İzmir Büyükşehir Belediyesi tarafından düzenlenen Deprem ve Dirençli Kentler Konferansı Ahmed Adnan Saygun Sanat Merkezi’nde (AASSM) yapıldı. Konferansa, yerel yöneticiler, sivil toplum örgütleri, meslek odaları, siyasi partilerin temsilcileri, akademisyenler ve İzmirliler katıldı.
Konferansta konuşan İzmir Büyükşehir Belediye Başkanı Tunç Soyer, İzmir'in dirençli bir kent olma yolculuğunu güçlendiren bu ortak akıl buluşmasında olmaktan gurur duyduğunu belirterek, şunları söyledi:
“30 Ekim 2020'de İzmir'de yaşadığımız deprem, hepimizin hayatında derin izler bıraktı. Kaybettiğimiz 117 canımızın acısı, hala ilk günkü gibi taze. Yaşadığımız felaketler, yuvamız olan şehirlerin afetlere karşı dirençli olmasının ne kadar zaruri olduğunu gösteriyor. Çünkü depremde ölmek, asla kader değildir. Yaşadığımız kayıpların gerçek ve yegâne sebebi, zamanında alınmayan önlemlerdir.”

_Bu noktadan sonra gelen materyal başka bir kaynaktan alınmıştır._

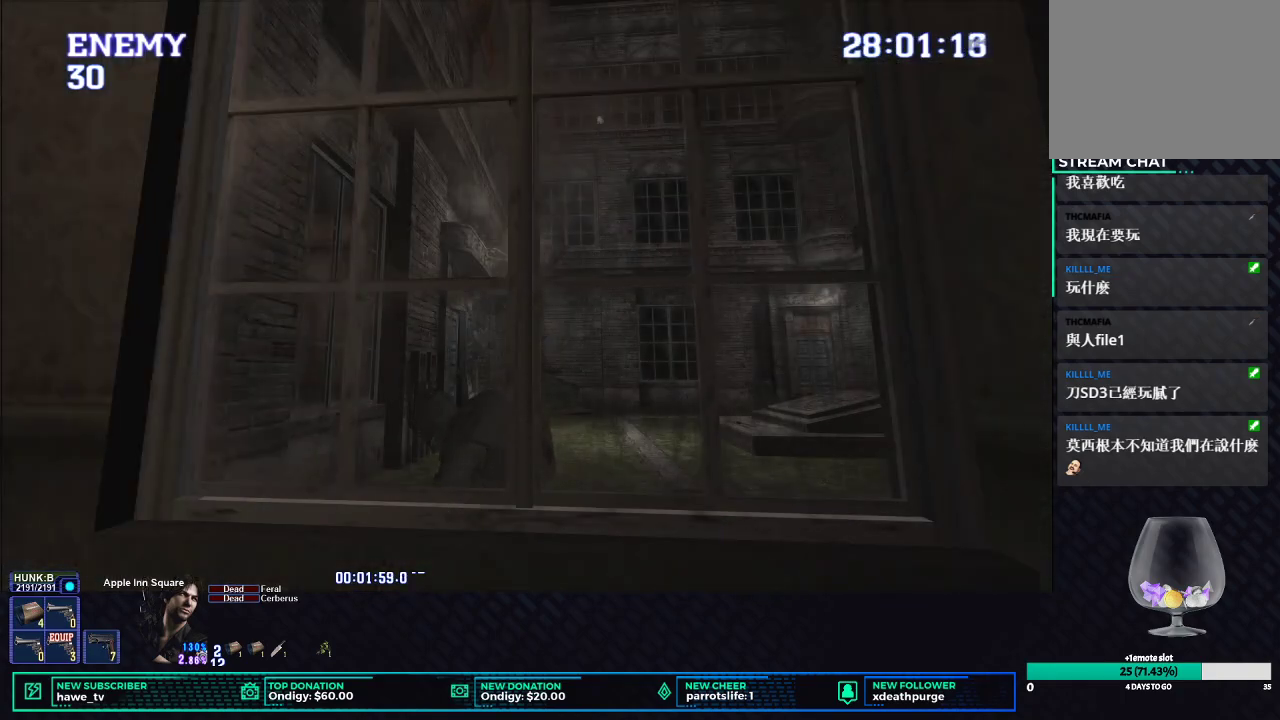
{"buttons": ["X"], "left_stick": "up", "right_stick": "center", "events": [[33, "B", "down"], [133, "B", "up"], [183, "B", "down"], [283, "B", "up"], [350, "left_stick", "up"], [450, "X", "down"]]}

“14 ÜNİVERSİTE, 25 KAMU KURUMU, 38 STK, MESLEK ODASI VE 29 BELEDİYEDEN OLUŞAN KATILIMCILARIMIZLA ALDIĞIMIZ KARARLAR NETİCESINDE DEPREM EYLEM PLANIMIZ ŞEKİLLENDİ”
İzmir'de 30 Ekim Depremi'nin hemen ardından İzmir Depremi Ortak Akıl Buluşması'nı gerçekleştirdiklerini söyleyen Soyer, “Tıpkı bugün olduğu gibi omuz omuza vererek, içinde yaşadığımız kenti dirençli hale getirmenin yollarını aradık. 14 üniversite, 25 kamu kurumu, 38 STK, meslek odası ve 29 belediyeden oluşan katılımcılarımızla aldığımız kararlar neticesinde Deprem Eylem Planımız şekillendi. Büyük bir kararlılıkla uyguladığımız Deprem Eylem Planımız şu başlıklar üzerinde yükseliyor: Yapı stoğu envanteri çalışmalarımız, depremsellik ve mikro bölgeleme araştırmalarımız ve elbette kentsel dönüşüm. İnşaat Mühendisleri Odası ile birlikte hayata geçirdiğimiz yapı envanteri ve bina kimlik belgesi çalışmalarımız sayesinde İzmirlilerin yaşadıkları binalar hakkında kapsamlı bilgilere erişimini sağladık. Projemize depremden en çok etkilenen, Bayraklı ve Bornova'da başladık. Ve toplamda 94 bin 773 yapının envanterini çıkardık.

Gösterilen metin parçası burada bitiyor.